By Jamie R. Walker
and Matthew Taylor
It is frequently challenging in divorce or family law matters to deal with business income when seeking or defending against a motion for temporary orders, given page limits and time constraints. Business owners may underestimate the amount of income available to them, whereas the non-business owner may fail to distinguish between business and personal income. The first places to look in attempting to determine what constitutes business income are the statutes and case law governing income.
In the context of child support, the important thing to know is that income is defined very broadly in RCW § 26.19.971(3), which directs the court to consider income “from any source.” This includes salaries, wages, commissions, deferred compensation, dividends and bonuses, as well as “income from self-employment, rent, royalties, contracts, proprietorship of a business, or joint ownership of a partnership or closely held corporation.”
Likewise, in the context of spousal maintenance, income is broadly defined. The court generally considers the same resources it uses in setting child support to award maintenance, although the court has greater discretion with maintenance.

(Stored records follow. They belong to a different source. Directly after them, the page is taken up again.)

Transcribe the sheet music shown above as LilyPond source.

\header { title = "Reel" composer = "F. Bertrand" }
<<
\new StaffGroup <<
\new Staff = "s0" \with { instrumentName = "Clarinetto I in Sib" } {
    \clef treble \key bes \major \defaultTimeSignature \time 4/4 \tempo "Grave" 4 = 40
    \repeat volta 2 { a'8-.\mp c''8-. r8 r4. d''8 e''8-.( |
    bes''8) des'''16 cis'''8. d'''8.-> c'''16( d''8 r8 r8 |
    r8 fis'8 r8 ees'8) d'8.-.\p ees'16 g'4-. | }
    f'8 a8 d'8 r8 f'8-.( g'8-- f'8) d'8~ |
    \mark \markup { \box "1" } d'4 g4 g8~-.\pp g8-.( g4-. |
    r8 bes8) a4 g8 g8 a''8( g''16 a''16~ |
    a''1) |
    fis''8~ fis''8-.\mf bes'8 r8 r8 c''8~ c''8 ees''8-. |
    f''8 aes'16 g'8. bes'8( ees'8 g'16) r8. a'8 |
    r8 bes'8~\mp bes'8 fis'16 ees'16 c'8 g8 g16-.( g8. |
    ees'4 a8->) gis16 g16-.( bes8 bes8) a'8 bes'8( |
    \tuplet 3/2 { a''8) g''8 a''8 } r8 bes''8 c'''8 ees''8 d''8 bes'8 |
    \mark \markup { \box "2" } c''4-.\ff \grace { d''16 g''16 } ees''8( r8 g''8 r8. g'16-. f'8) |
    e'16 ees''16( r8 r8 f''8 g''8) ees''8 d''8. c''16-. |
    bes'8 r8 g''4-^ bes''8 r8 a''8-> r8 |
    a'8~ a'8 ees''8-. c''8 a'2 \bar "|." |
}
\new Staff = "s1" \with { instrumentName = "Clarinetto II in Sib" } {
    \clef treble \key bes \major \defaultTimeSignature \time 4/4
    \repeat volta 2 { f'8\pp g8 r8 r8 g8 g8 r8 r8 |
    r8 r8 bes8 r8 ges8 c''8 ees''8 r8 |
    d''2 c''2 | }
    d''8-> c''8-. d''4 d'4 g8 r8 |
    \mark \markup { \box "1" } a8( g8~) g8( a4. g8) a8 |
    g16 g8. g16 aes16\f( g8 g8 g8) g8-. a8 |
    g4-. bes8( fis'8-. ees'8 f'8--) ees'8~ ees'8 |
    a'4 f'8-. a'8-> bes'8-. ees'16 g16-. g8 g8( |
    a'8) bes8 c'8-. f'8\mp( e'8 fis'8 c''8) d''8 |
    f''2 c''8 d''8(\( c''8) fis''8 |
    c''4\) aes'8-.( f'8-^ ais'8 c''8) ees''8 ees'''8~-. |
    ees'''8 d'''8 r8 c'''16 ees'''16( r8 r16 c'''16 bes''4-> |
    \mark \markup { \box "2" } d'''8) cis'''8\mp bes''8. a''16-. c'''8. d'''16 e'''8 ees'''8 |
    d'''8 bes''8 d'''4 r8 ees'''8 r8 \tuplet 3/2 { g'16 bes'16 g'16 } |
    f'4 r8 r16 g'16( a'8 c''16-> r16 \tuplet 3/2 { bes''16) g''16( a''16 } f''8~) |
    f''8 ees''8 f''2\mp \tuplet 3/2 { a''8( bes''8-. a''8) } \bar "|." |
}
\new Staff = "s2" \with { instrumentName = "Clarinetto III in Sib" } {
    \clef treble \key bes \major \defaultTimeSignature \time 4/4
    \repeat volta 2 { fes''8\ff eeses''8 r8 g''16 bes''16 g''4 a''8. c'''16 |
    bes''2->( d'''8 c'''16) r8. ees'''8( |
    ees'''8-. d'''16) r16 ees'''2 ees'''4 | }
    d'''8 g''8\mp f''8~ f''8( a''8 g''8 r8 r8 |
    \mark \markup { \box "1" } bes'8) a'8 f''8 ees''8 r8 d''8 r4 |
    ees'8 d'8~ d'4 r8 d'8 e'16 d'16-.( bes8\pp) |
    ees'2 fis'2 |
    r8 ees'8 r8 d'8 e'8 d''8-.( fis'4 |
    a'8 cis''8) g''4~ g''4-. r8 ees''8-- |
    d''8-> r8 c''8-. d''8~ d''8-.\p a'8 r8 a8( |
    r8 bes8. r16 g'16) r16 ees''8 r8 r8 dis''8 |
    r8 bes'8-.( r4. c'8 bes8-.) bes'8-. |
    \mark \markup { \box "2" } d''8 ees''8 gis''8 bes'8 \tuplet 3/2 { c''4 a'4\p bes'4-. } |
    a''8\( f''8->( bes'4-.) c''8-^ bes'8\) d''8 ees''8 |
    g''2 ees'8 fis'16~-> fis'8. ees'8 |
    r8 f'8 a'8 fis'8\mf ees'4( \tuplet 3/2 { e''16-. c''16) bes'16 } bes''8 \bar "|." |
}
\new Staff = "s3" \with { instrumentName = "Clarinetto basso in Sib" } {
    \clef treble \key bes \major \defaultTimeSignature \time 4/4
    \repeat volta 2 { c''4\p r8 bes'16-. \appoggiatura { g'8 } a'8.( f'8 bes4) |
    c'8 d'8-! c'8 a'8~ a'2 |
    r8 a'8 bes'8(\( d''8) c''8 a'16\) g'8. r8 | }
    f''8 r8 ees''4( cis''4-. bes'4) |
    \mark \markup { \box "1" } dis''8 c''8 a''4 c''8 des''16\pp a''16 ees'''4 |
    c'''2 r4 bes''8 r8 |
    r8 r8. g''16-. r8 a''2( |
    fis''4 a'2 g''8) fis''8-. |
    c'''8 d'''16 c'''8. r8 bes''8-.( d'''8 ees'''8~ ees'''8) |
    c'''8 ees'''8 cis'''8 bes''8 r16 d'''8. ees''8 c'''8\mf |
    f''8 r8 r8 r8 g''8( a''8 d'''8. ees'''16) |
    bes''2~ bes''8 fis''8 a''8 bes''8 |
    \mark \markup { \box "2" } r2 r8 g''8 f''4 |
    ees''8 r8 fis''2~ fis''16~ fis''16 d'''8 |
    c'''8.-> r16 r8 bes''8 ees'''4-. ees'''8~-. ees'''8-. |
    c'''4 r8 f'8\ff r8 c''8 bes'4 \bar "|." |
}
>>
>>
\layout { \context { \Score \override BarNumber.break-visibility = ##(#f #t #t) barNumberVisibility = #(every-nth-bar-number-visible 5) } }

If we represent the business owner, we may have to convince them, as well as the court, as to what their available income actually is on a temporary basis. Nearly all business owners start by saying they don’t make a profit, which, of course, for tax purposes is usually the case. If we represent the non-business owner, we may hear about expenses that have always been run through a business and a lifestyle that far exceeds what is shown on tax returns and business records as traditional income that shows up on a W-2. Some small-business owners can be relatively informal with their accounting practices; treating business income as if it is personal income.
On a motion docket, all of this can create a substantial disconnect between the resources of the households and what a tax return shows as “income” or resources to the parties. While we rely on our experts and CPAs for valuations or specific findings as to income, we do not always have the luxury of time to go this route before a temporary orders hearing.
Although a statement from an expert or CPA is always best, there are a few key places where we can look when determining (or defending) our preliminary positions on business income for purposes of setting child support, spousal maintenance or debt payments on a temporary basis if an expert or CPA statement is not available.
Few businesses show income as profits or wages to the business owner. While profits and wages are a part of the equation, it is rarely the extent of the business owner’s financial picture or benefits received as a business owner. In other words, there is probably a reason a business owner chooses to be an entrepreneur as opposed to an employee.
There are three common business structures that we deal with in family law: sole proprietor, limited liability companies and S-corporations (closely held businesses).
In a sole proprietorship structure, you can look to the individual tax return where both business income/profit and personal income are reflected on the same return. You may also want to compare the expenses listed with those on the financial declaration to see if expenses that are listed as monthly expenses out of the party’s income are actually coming out as a business expense.
Home offices, cell phones, cars, entertainment, food, travel, timeshares or other expenses may be encompassed in business expenses, but may also find their way onto a financial declaration, reducing the amount of money available to pay spousal maintenance or temporary debts. This can easily be demonstrated to the court by comparing the tax return and the financial declaration, and creating a chart within a client declaration for the court to review.
For limited liability companies or S-corporations, you can start by referring to Schedule K-1 of the business tax return. This section will reflect ordinary business income (profit), interest income, dividends, gains and “other income,” which may be resources in addition to what shows up as wages to a business owner. Arguably, all of these sources can be characterized as income by the court when determining child support, spousal maintenance or temporary debt payment allocation.
A full review of the tax return may show loans to shareholders, which you may argue are a cash resource for purposes of temporary orders. You may also include a shareholder’s pro rata distributions as income and look for retained cash assets and retained earnings to list as available resources to the business owner. If the individual is a shareholder, you can disclose their pro rata share of retained earnings.
Retained cash assets within the business are one of the most common ways to reduce income to the business owner. This is money available for distribution that has been withheld, sometimes for tax liability purposes, or for legitimate business planning or the need for available capital. These are all arguments that can be made based upon a review of the tax return or statement from the business bookkeeper, CPA or expert.
If you are in the mid-year, you may also have the benefit of a profit/loss balance sheet. Look for draws on income to the business owner or shareholder loans as a cash source to be disclosed.
In sum, in the context of temporary orders hearings on family law motion dockets, practitioners usually do not have the time to obtain opinions from CPAs or other experts for business valuations or other specific findings on business income. The above-described documents are an attorney’s best bet for supporting an argument on temporary orders and achieving a good result for the client pending final resolution of the case.